EXERCISE:
Stop after the line holding "X631283Y442816D03*". Repeat exactly every line before it in the records below, that line too, and leave out the pictures.

(Extracted data entries)
········
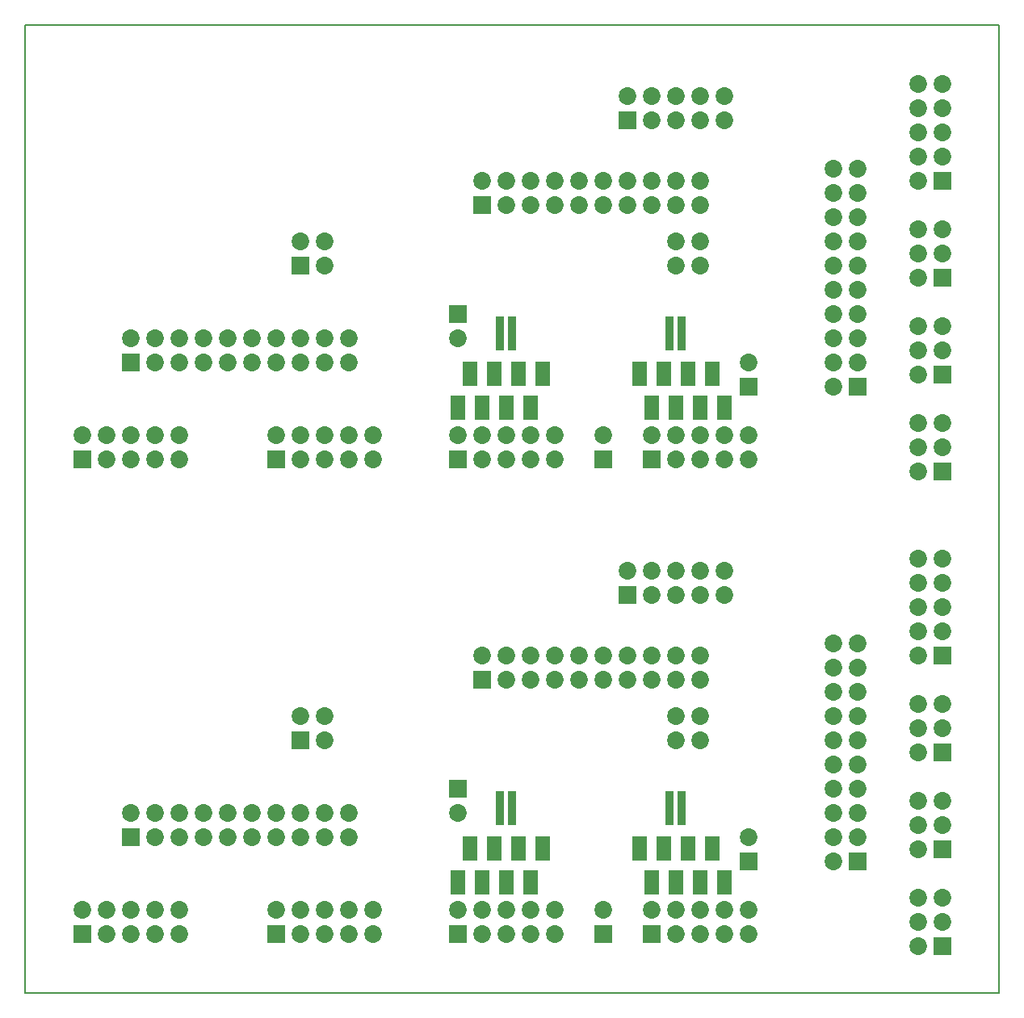
<source format=gbs>
%FSLAX44Y44*%
%MOMM*%
%SFA1B1*%

%IPPOS*%
%ADD51C,1.855596*%
%ADD52R,1.855596X1.855596*%
%ADD53C,1.855596*%
%ADD54R,1.555597X1.355597*%
%ADD55R,0.905598X0.741599*%
%ADD56R,0.905598X0.841598*%
%ADD58C,0.127000*%
%LNu2s_hvpp-1*%
%LPD*%
G54D51*
X631283Y442816D03*
G54D58*
X0Y0D02*
X1021266D01*
Y1015678*
X0*
Y0*
G54D51*
X605883Y87216D03*
X732883Y442816D03*
Y417416D03*
X707483Y442816D03*
Y417416D03*
X682083Y442816D03*
Y417416D03*
X656683Y442816D03*
Y417416D03*
X758283Y163416D03*
Y87216D03*
X555083D03*
X758283Y61816D03*
X555083D03*
X936083Y455516D03*
X961483D03*
X936083Y430116D03*
X961483D03*
X936083Y404716D03*
X961483D03*
X936083Y379316D03*
X961483D03*
X936083Y353916D03*
X847183Y138016D03*
X872583Y163416D03*
X847183D03*
X872583Y188816D03*
X847183D03*
X872583Y214216D03*
X847183D03*
X872583Y239616D03*
X847183D03*
X872583Y265016D03*
X847183D03*
X872583Y290416D03*
X847183D03*
X872583Y315816D03*
X847183D03*
X872583Y341216D03*
X847183D03*
X872583Y366616D03*
X847183D03*
X529683Y87216D03*
Y61816D03*
X478884Y87216D03*
X453484D03*
X961483Y201516D03*
X936083Y303116D03*
X961483D03*
X936083Y277716D03*
X961483D03*
X936083Y252316D03*
Y99916D03*
X961483D03*
X936083Y74516D03*
X961483D03*
X936083Y49116D03*
Y201516D03*
Y176116D03*
X961483D03*
X936083Y150716D03*
X453484Y188816D03*
X313784Y290416D03*
Y265016D03*
X288384Y290416D03*
X110584Y188816D03*
X135984Y163416D03*
Y188816D03*
X161384Y163416D03*
Y188816D03*
X186784Y163416D03*
Y188816D03*
X212184Y163416D03*
Y188816D03*
X237584Y163416D03*
Y188816D03*
X262984Y163416D03*
Y188816D03*
X288384Y163416D03*
Y188816D03*
X313784Y163416D03*
Y188816D03*
X339184Y163416D03*
Y188816D03*
X364584Y87216D03*
Y61816D03*
X339184Y87216D03*
Y61816D03*
X313784Y87216D03*
Y61816D03*
X288384Y87216D03*
Y61816D03*
X262984Y87216D03*
X161384D03*
Y61816D03*
X135984Y87216D03*
Y61816D03*
X110584Y87216D03*
Y61816D03*
X85184Y87216D03*
Y61816D03*
X59784Y87216D03*
X478884Y61816D03*
X504284D03*
Y87216D03*
X656683D03*
X682083Y61816D03*
Y87216D03*
X707483Y61816D03*
Y87216D03*
X732883Y61816D03*
Y87216D03*
X682083Y290416D03*
X707483Y265016D03*
Y290416D03*
Y353916D03*
Y328516D03*
X682083Y353916D03*
Y328516D03*
X656683Y353916D03*
Y328516D03*
X631283Y353916D03*
Y328516D03*
X605883Y353916D03*
Y328516D03*
X580483Y353916D03*
Y328516D03*
X555083Y353916D03*
Y328516D03*
X529683Y353916D03*
Y328516D03*
X504284Y353916D03*
Y328516D03*
X478884Y353916D03*
G54D52*
X631283Y417416D03*
X605883Y61816D03*
X758283Y138016D03*
X961483Y353916D03*
X872583Y138016D03*
X453484Y61816D03*
X961483Y252316D03*
Y49116D03*
Y150716D03*
X453484Y214216D03*
X288384Y265016D03*
X110584Y163416D03*
X262984Y61816D03*
X59784D03*
X656683D03*
X478884Y328516D03*
G54D53*
X682083Y265016D03*
G54D54*
X542383Y145986D03*
Y157986D03*
X466184Y145986D03*
Y157986D03*
X453484Y110426D03*
Y122426D03*
X491584Y145986D03*
Y157986D03*
X478884Y110426D03*
Y122426D03*
X516983Y145986D03*
Y157986D03*
X504284Y110426D03*
Y122426D03*
X529683Y110426D03*
Y122426D03*
X643983Y145986D03*
Y157986D03*
X656683Y110426D03*
Y122426D03*
X669383Y145986D03*
Y157986D03*
X682083Y110426D03*
Y122426D03*
X694783Y145986D03*
Y157986D03*
X707483Y110426D03*
Y122426D03*
X720183Y145986D03*
Y157986D03*
X732883Y110426D03*
Y122426D03*
G54D55*
X675733Y193896D03*
Y200296D03*
Y187496D03*
X688433D03*
Y193896D03*
Y200296D03*
X497934D03*
Y193896D03*
Y187496D03*
X510633D03*
Y193896D03*
Y200296D03*
G54D56*
X688443Y207196D03*
X675733D03*
X688433Y180596D03*
X675733D03*
X510643Y207196D03*
X497934D03*
X510633Y180596D03*
X497934D03*
G54D51*
X631283Y940655D03*
X605883Y585055D03*
X732883Y940655D03*
Y915255D03*
X707483Y940655D03*
Y915255D03*
X682083Y940655D03*
Y915255D03*
X656683Y940655D03*
Y915255D03*
X758283Y661255D03*
Y585055D03*
X555083D03*
X758283Y559655D03*
X555083D03*
X936083Y953355D03*
X961483D03*
X936083Y927955D03*
X961483D03*
X936083Y902555D03*
X961483D03*
X936083Y877155D03*
X961483D03*
X936083Y851755D03*
X847183Y635855D03*
X872583Y661255D03*
X847183D03*
X872583Y686655D03*
X847183D03*
X872583Y712055D03*
X847183D03*
X872583Y737455D03*
X847183D03*
X872583Y762855D03*
X847183D03*
X872583Y788255D03*
X847183D03*
X872583Y813655D03*
X847183D03*
X872583Y839055D03*
X847183D03*
X872583Y864455D03*
X847183D03*
X529683Y585055D03*
Y559655D03*
X478884Y585055D03*
X453484D03*
X961483Y699355D03*
X936083Y800955D03*
X961483D03*
X936083Y775555D03*
X961483D03*
X936083Y750155D03*
Y597755D03*
X961483D03*
X936083Y572355D03*
X961483D03*
X936083Y546955D03*
Y699355D03*
Y673955D03*
X961483D03*
X936083Y648555D03*
X453484Y686655D03*
X313784Y788255D03*
Y762855D03*
X288384Y788255D03*
X110584Y686655D03*
X135984Y661255D03*
Y686655D03*
X161384Y661255D03*
Y686655D03*
X186784Y661255D03*
Y686655D03*
X212184Y661255D03*
Y686655D03*
X237584Y661255D03*
Y686655D03*
X262984Y661255D03*
Y686655D03*
X288384Y661255D03*
Y686655D03*
X313784Y661255D03*
Y686655D03*
X339184Y661255D03*
Y686655D03*
X364584Y585055D03*
Y559655D03*
X339184Y585055D03*
Y559655D03*
X313784Y585055D03*
Y559655D03*
X288384Y585055D03*
Y559655D03*
X262984Y585055D03*
X161384D03*
Y559655D03*
X135984Y585055D03*
Y559655D03*
X110584Y585055D03*
Y559655D03*
X85184Y585055D03*
Y559655D03*
X59784Y585055D03*
X478884Y559655D03*
X504284D03*
Y585055D03*
X656683D03*
X682083Y559655D03*
Y585055D03*
X707483Y559655D03*
Y585055D03*
X732883Y559655D03*
Y585055D03*
X682083Y788255D03*
X707483Y762855D03*
Y788255D03*
Y851755D03*
Y826355D03*
X682083Y851755D03*
Y826355D03*
X656683Y851755D03*
Y826355D03*
X631283Y851755D03*
Y826355D03*
X605883Y851755D03*
Y826355D03*
X580483Y851755D03*
Y826355D03*
X555083Y851755D03*
Y826355D03*
X529683Y851755D03*
Y826355D03*
X504284Y851755D03*
Y826355D03*
X478884Y851755D03*
G54D52*
X631283Y915255D03*
X605883Y559655D03*
X758283Y635855D03*
X961483Y851755D03*
X872583Y635855D03*
X453484Y559655D03*
X961483Y750155D03*
Y546955D03*
Y648555D03*
X453484Y712055D03*
X288384Y762855D03*
X110584Y661255D03*
X262984Y559655D03*
X59784D03*
X656683D03*
X478884Y826355D03*
G54D53*
X682083Y762855D03*
G54D54*
X542383Y643824D03*
Y655824D03*
X466184Y643824D03*
Y655824D03*
X453484Y608264D03*
Y620264D03*
X491584Y643824D03*
Y655824D03*
X478884Y608264D03*
Y620264D03*
X516983Y643824D03*
Y655824D03*
X504284Y608264D03*
Y620264D03*
X529683Y608264D03*
Y620264D03*
X643983Y643824D03*
Y655824D03*
X656683Y608264D03*
Y620264D03*
X669383Y643824D03*
Y655824D03*
X682083Y608264D03*
Y620264D03*
X694783Y643824D03*
Y655824D03*
X707483Y608264D03*
Y620264D03*
X720183Y643824D03*
Y655824D03*
X732883Y608264D03*
Y620264D03*
G54D55*
X675733Y691735D03*
Y698134D03*
Y685334D03*
X688433D03*
Y691735D03*
Y698134D03*
X497934D03*
Y691735D03*
Y685334D03*
X510633D03*
Y691735D03*
Y698134D03*
G54D56*
X688443Y705034D03*
X675733D03*
X688433Y678434D03*
X675733D03*
X510643Y705034D03*
X497934D03*
X510633Y678434D03*
X497934D03*
M02*
</source>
········
RESULT FOR THIS EXERCISE:
<source format=gbs>
%FSLAX44Y44*%
%MOMM*%
%SFA1B1*%

%IPPOS*%
%ADD51C,1.855596*%
%ADD52R,1.855596X1.855596*%
%ADD53C,1.855596*%
%ADD54R,1.555597X1.355597*%
%ADD55R,0.905598X0.741599*%
%ADD56R,0.905598X0.841598*%
%ADD58C,0.127000*%
%LNu2s_hvpp-1*%
%LPD*%
G54D51*
X631283Y442816D03*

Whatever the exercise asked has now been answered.